Coal has reached its highest market share of global energy consumption for more than 40 years, figures reveal, despite fears that its high carbon emissions make it a prime cause of climate change.
The use of coal for power generation and other purposes grew by 3% in 2013 – faster than any other fossil fuel – while its share of the market breached 30% for the first time since 1970, the BP Statistical Review reports.
The figures were published as Prof Nick Stern, author of the influential climate change report the Stern Review, said his latest research indicated the economic risks of unchecked climate change were bigger than previously estimated.

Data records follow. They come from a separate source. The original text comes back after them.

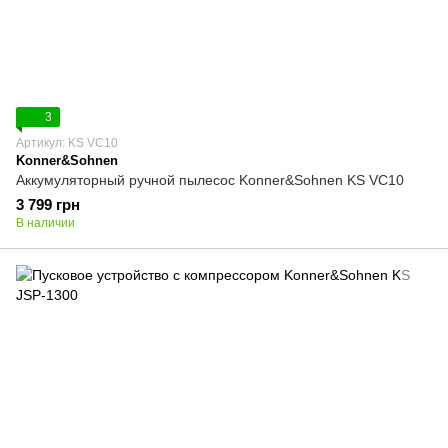
3
Артикул: KS VC10
Konner&Sohnen
Аккумуляторный ручной пылесос Konner&Sohnen KS VC10
3 799 грн
В наличии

Europe is among the regions using more coal, increasing imports from the US, where coal has been displaced in power stations by even cheaper shale gas. But developing countries such as China and India are also huge coal users, although BP pointed out that energy growth overall in China dropped to 4.7% last year from 8.4% in 2012.
Christof Ruhl, BP’s chief economist and author of its statistical review, said this “dramatic slowdown” put a question mark over China’s official economic growth figure for 2013 of 7.7%.
The accuracy of Chinese economic statistics have long been a subject for debate but few are willing to directly challenge them for fear of upsetting such an important emerging powerhouse.
“It is not easy to reconcile the slowdown in energy growth numbers and official [gross domestic product] numbers … you can draw your own conclusions from that,”Ruhl said.